Indulge me, please (because I love questions) by asking some too… What questions would you like to ask an artist? What specific artist would you like to interview? Or what would you want to ask me? Let me know in the comments!

9 Responses

  1. hi! I am a book lover and hoarder however the desire to own this one was not there either. I would check it out from the library & read it. I like to own books I will reference or drool over for many years to come, not look at once and then shelf it.

  2. Thank you very much for your lovely comment. Never knew you were reading my blog…I often look at your pages and I am a big fan of yours!
    Have a wonderfull day! – Irma

  3. Thank you for another honest book review. I, too, saw the call for answers to the questions and did not find them very interesting. Certainly not the kind of questions I would label “secrets and passions.”

  4. Hanna,
    You know I wasn’t going to read this post because I was not enamored of the book but I am glad I did. I looked at the book in a store and perused a lot of it. Some of the comments were encouraging but many were not. It seems to be rampant in the mixed media world that no one can write a book on their own. Their are some cases like Violette, Misty Mawn and Katie Kendrik’s books. Most other have dozens od=f artist participating. If I buy a book by an artist I would like it to be there work, not all their friends too. Ok off my soapbox I liked your review because it was really honest and to the point.

  5. Hi, Hanna: If I wanted to ask you one thing, I would ask how on earth you find the time to be such a prolific artist, especially since you have a “day job”? You are always busy doing so many fantastic projects! I admire you for it.

    I do have another question that is unrelated: Did I somehow miss the washi tape winner? Or did you not choose a winner yet? Thanks! :)

    • Sandra, I don’t have as much time right now as I did a year ago, but I try to do a lot in the weekends, and I don’t have kids, that helps.

      To your unrelated question: I was late picking a winner, but now it’s done. Ingrid won the 35 USD gift certificate for Pretty Tape. I wish everyone could win, but 99 people entered so it’s not possible. Better luck next time!

  6. hi hanna,
    thanks for visiting & commenting on our blog. it is encouraging to get positive feedback.
    my questions for you……
    when & why did you start creating?
    what kind of art/craft did you begin with & how has it influenced your art journey?
    if you could have a lesson with any artist (past or present) who would it be?
    thank you,

  7. I think the questions I have are a bit more non-art related. Most of us work at other jobs (our art doesn’t support us or our families), so I am interested in how they organize their time and ‘plan’ their time for creating.

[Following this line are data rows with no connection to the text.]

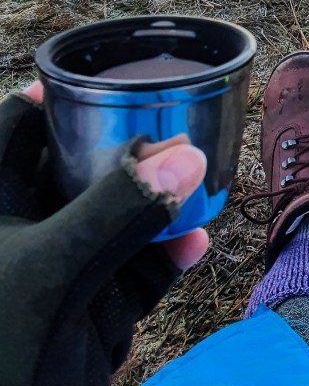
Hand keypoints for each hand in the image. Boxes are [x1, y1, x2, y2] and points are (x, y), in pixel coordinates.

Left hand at [0, 81, 209, 385]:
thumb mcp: (52, 271)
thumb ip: (119, 208)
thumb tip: (186, 154)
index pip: (15, 127)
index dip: (57, 100)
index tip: (110, 80)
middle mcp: (19, 234)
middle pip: (77, 171)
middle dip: (130, 153)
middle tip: (178, 133)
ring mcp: (55, 279)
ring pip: (111, 222)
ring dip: (156, 206)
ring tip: (200, 186)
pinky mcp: (85, 317)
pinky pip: (131, 273)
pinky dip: (164, 258)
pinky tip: (194, 244)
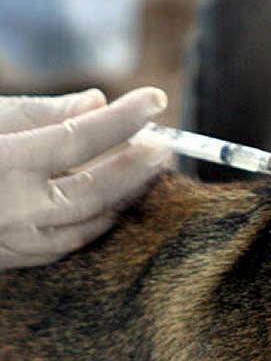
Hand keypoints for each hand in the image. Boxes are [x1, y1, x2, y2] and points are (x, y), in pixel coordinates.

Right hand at [0, 87, 170, 269]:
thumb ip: (42, 113)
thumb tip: (96, 101)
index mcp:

And if they keep sketchbooks and journals, do they go back and revisit them?

  8. Thanks for an honest review! I read Seth Apter’s blog, and many other artists who appear in the book, and i also read the posts with the questions, and my feelings were similar, some answers are interesting and thought-provoking, while others are boring. I think what I’d like most to know is, when you started thinking of yourself as an artist, or what made you understand that the things you make are worthy/art. Also, I wonder to what extent you feel that an artist can or should be true to themselves, and to what extent they should produce crowd-pleasing art. I sometimes feel that certain artists that I appreciated have made a shift, and started making less interesting art, because they’re busy making birds-flowers-crowd-pleasers (since they want/need to sell…). Do you ever feel that problem? (for example, if you want to make a black collage, but you stop yourself and make a pink one, knowing people will like it more).